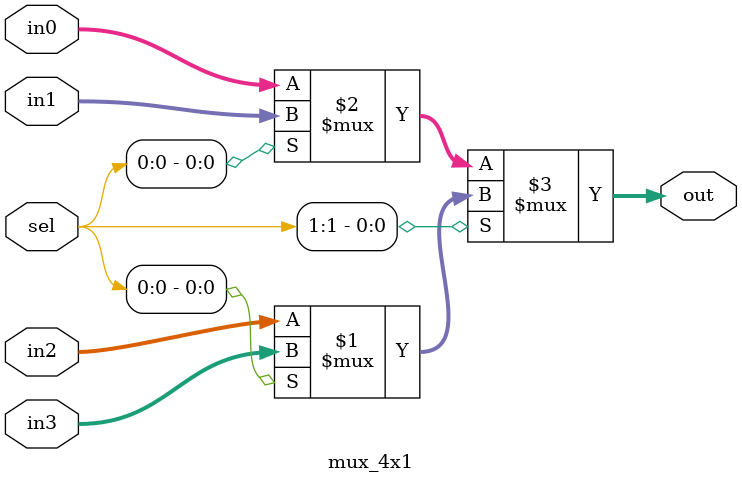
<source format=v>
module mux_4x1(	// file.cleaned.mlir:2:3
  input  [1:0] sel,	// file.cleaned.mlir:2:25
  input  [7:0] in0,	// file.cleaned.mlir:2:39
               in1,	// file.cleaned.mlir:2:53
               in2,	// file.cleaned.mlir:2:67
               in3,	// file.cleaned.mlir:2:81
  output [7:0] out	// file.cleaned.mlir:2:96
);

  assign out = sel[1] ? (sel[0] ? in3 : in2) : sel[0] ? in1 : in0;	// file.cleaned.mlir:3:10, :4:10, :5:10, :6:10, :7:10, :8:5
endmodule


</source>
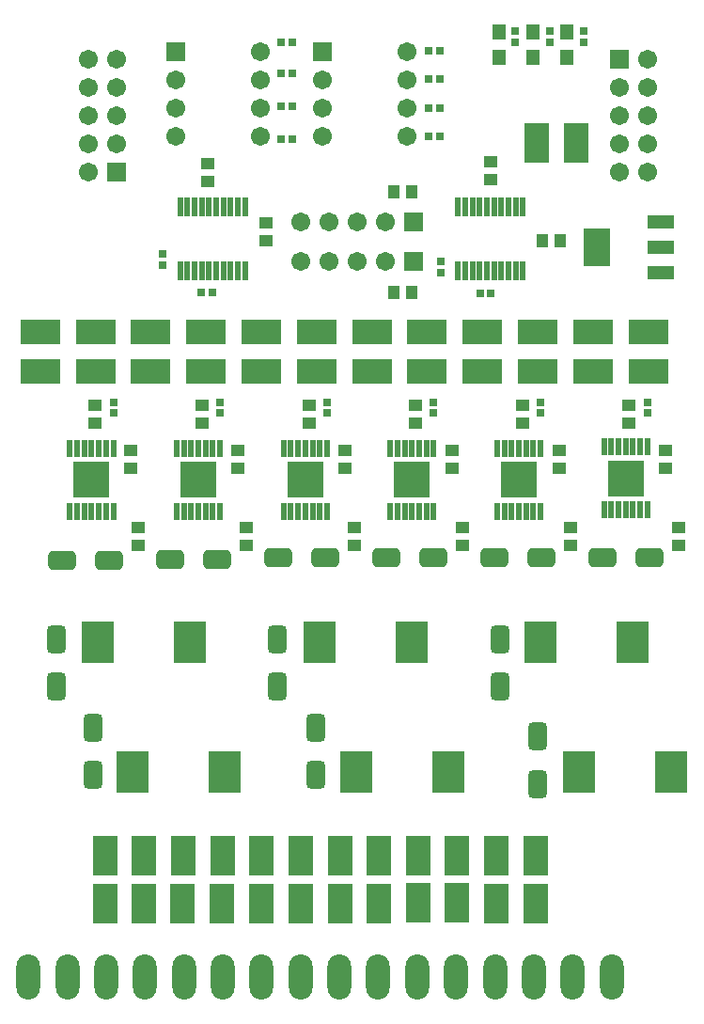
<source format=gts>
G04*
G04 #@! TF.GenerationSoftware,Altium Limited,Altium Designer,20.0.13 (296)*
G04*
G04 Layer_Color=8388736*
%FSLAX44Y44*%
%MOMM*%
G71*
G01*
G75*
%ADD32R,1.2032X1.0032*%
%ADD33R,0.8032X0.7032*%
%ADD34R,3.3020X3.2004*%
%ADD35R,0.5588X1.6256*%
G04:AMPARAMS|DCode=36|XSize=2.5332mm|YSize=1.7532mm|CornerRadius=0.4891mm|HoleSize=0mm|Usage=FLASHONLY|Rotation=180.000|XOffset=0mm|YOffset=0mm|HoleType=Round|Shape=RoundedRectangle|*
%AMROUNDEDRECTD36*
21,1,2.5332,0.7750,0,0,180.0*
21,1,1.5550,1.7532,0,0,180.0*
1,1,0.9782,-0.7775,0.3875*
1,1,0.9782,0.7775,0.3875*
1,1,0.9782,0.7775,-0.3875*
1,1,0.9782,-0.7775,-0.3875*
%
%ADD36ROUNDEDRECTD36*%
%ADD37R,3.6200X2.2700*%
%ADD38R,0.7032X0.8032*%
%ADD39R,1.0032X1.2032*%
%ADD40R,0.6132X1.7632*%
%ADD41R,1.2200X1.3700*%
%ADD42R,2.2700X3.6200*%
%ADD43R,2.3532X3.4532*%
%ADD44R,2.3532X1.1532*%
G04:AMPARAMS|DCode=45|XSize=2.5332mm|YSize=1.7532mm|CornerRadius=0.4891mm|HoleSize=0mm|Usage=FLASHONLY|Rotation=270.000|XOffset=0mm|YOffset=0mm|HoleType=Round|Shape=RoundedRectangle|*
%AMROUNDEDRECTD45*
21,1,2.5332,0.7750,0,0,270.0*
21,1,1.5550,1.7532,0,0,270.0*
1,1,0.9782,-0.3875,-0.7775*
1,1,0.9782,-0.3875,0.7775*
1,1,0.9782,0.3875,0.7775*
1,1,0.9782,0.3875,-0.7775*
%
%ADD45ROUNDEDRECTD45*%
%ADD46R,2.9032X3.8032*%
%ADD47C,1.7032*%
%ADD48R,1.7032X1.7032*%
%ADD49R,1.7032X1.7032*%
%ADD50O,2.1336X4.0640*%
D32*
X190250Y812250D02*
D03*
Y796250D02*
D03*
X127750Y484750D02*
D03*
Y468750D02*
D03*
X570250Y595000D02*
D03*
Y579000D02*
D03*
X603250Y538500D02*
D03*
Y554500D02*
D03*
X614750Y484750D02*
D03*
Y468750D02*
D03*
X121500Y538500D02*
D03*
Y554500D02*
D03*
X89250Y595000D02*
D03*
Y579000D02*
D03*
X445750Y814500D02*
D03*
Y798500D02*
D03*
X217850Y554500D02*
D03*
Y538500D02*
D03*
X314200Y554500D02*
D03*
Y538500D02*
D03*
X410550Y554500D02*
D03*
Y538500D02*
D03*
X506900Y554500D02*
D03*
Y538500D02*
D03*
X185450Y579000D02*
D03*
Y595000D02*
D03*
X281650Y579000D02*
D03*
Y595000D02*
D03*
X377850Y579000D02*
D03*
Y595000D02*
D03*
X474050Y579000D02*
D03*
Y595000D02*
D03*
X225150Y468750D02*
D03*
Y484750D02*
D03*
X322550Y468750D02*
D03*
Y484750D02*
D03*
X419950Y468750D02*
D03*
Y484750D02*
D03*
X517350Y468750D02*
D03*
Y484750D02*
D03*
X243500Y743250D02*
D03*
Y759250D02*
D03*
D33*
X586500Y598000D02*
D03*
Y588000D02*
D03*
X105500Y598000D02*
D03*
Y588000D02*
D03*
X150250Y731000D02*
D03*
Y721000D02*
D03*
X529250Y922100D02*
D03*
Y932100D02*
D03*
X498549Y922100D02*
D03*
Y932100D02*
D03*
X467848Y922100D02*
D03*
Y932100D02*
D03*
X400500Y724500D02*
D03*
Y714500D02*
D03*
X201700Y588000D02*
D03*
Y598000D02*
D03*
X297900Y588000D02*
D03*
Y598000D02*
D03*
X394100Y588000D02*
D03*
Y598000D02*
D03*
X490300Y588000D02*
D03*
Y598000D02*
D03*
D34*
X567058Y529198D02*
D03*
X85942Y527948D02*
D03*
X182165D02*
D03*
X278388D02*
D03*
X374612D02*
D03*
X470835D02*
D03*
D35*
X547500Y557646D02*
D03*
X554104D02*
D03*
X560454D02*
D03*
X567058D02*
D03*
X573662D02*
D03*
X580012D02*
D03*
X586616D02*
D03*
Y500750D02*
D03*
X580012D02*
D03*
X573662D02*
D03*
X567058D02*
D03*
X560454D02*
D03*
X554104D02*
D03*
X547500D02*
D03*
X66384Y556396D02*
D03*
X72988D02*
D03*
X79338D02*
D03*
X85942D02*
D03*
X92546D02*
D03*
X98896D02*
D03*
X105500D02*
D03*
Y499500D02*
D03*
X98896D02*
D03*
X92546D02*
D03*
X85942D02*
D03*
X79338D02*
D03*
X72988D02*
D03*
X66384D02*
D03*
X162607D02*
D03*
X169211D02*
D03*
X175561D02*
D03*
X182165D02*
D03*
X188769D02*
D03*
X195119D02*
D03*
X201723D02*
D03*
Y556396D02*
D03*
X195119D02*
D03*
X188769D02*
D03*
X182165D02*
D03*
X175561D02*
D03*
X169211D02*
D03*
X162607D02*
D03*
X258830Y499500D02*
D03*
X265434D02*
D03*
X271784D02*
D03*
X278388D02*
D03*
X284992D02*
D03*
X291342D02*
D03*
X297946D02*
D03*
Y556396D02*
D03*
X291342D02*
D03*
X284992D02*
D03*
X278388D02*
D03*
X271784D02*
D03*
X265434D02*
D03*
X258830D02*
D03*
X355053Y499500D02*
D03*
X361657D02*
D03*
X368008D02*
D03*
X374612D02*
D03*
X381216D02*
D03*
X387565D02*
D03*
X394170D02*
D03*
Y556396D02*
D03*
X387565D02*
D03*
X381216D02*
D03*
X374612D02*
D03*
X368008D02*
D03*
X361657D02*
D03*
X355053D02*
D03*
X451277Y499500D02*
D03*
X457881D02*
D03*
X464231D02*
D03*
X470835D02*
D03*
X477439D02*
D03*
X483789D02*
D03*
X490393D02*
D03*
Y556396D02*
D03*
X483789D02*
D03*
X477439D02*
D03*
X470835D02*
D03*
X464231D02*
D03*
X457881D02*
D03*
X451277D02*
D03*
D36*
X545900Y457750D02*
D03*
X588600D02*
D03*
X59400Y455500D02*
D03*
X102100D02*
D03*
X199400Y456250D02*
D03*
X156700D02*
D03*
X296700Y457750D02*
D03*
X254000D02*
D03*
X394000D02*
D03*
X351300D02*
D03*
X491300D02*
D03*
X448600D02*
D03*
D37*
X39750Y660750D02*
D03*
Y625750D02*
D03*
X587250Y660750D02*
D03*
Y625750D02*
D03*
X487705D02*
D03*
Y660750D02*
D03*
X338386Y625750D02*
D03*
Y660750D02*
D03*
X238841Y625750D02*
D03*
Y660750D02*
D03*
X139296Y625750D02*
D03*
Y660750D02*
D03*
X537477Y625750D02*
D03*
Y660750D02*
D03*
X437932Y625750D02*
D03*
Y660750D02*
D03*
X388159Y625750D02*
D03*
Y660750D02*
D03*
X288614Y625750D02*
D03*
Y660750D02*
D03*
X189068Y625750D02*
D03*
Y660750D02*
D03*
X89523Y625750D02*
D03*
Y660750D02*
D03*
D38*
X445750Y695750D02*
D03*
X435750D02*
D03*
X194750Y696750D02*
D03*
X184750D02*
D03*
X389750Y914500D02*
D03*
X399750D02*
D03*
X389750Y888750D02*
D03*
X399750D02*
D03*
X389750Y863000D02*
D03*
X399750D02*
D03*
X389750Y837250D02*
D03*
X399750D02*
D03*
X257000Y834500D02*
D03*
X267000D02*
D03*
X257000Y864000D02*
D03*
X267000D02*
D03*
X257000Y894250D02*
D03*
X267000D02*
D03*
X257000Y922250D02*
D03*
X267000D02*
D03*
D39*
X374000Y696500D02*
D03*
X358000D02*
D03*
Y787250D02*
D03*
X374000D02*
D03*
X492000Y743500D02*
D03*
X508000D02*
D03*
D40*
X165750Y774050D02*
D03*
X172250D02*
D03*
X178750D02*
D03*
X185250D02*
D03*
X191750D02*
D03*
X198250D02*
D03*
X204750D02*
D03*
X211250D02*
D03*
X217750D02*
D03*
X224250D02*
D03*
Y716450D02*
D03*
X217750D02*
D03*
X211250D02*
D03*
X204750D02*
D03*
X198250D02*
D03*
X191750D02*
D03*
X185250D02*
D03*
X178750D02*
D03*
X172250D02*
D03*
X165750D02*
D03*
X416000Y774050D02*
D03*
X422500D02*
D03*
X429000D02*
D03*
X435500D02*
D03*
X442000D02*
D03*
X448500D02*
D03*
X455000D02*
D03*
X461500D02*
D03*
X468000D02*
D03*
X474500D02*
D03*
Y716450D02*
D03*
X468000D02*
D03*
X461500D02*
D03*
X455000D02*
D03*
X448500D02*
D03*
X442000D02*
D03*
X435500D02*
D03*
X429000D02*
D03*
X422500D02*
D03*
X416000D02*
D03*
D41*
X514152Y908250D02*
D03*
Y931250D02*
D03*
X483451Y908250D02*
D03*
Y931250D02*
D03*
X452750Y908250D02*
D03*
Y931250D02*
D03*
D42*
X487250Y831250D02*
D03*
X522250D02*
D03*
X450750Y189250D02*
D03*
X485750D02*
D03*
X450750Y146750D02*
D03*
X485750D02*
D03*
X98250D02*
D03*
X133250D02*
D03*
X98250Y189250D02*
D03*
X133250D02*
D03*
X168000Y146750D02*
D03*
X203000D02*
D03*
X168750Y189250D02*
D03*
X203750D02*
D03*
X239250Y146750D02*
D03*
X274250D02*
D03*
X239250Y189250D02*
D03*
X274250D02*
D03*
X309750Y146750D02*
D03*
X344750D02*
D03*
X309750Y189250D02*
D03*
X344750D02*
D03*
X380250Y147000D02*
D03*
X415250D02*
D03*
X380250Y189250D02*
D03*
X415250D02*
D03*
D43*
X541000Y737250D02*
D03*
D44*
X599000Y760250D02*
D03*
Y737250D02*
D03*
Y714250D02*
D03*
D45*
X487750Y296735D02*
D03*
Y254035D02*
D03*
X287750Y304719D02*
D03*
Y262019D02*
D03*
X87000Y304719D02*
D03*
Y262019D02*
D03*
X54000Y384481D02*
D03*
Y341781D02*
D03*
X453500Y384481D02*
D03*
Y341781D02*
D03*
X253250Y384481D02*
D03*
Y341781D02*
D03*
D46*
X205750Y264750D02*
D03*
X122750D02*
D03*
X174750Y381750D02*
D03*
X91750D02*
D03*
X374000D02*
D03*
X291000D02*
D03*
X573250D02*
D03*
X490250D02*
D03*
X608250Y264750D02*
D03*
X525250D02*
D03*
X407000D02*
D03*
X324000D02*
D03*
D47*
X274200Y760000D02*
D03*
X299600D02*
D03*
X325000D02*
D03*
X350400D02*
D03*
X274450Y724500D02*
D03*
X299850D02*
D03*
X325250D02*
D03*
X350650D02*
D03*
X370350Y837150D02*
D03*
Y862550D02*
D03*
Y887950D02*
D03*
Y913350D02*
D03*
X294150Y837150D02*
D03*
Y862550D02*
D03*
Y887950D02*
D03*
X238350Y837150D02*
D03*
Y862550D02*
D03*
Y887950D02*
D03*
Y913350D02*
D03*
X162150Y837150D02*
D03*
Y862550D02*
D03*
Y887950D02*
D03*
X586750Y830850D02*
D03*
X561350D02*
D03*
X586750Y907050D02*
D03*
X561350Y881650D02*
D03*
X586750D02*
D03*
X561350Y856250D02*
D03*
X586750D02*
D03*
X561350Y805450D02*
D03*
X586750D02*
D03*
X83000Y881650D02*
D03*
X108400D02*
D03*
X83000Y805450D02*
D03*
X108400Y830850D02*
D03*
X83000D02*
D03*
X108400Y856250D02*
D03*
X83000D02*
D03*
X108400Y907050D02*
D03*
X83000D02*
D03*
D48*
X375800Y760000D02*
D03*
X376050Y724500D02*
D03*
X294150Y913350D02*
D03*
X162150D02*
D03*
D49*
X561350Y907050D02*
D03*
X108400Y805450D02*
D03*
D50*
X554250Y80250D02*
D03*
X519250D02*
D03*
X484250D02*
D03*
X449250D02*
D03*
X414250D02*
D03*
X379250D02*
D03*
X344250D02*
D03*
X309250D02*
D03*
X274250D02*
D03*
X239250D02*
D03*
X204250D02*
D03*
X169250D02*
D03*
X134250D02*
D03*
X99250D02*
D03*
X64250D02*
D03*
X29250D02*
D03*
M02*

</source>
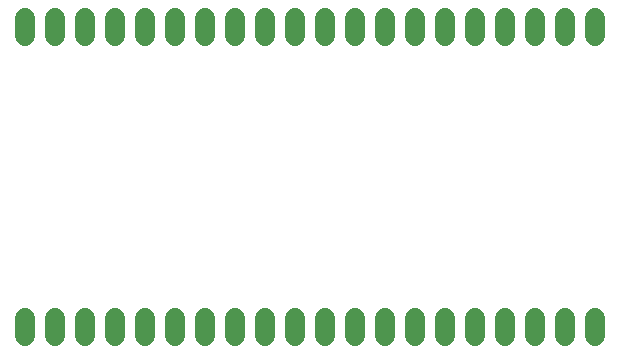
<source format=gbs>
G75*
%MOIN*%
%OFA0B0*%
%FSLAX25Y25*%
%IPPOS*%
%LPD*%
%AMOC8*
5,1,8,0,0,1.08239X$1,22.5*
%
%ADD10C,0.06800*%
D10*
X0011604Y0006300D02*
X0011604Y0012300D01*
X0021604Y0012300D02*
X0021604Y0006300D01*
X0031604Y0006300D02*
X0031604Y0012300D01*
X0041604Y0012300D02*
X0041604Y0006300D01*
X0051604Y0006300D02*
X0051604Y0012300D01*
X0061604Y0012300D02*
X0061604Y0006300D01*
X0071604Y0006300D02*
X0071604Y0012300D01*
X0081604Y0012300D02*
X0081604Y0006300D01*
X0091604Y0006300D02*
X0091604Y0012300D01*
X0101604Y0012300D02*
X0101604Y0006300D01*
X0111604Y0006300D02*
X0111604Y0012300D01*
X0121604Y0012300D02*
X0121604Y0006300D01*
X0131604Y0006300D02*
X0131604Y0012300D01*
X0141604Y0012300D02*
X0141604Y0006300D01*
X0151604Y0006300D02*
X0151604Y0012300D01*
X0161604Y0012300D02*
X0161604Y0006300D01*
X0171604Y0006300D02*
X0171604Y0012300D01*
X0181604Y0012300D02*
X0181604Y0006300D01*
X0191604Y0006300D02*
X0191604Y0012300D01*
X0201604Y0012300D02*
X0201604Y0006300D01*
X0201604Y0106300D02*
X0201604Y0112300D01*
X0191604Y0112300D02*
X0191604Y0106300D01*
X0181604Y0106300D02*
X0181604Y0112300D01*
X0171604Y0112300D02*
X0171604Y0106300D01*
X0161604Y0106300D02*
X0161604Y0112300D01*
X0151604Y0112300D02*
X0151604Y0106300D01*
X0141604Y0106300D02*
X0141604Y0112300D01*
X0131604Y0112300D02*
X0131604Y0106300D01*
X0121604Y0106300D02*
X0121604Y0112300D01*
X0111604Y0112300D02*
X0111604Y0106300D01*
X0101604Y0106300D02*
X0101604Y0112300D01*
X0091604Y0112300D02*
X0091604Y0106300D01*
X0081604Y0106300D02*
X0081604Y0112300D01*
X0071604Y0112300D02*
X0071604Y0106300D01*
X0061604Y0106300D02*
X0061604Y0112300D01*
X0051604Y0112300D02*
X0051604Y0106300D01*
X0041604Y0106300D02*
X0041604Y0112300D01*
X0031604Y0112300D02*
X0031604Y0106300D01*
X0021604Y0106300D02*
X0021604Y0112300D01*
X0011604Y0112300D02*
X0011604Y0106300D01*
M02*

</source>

_EXERCISE GOAL_.
Check each line above for the word "file", and copy the lines where it appears.

_RESPONSE BELOW_.
module mux_4x1(	// file.cleaned.mlir:2:3
  input  [1:0] sel,	// file.cleaned.mlir:2:25
  input  [7:0] in0,	// file.cleaned.mlir:2:39
               in1,	// file.cleaned.mlir:2:53
               in2,	// file.cleaned.mlir:2:67
               in3,	// file.cleaned.mlir:2:81
  output [7:0] out	// file.cleaned.mlir:2:96
  assign out = sel[1] ? (sel[0] ? in3 : in2) : sel[0] ? in1 : in0;	// file.cleaned.mlir:3:10, :4:10, :5:10, :6:10, :7:10, :8:5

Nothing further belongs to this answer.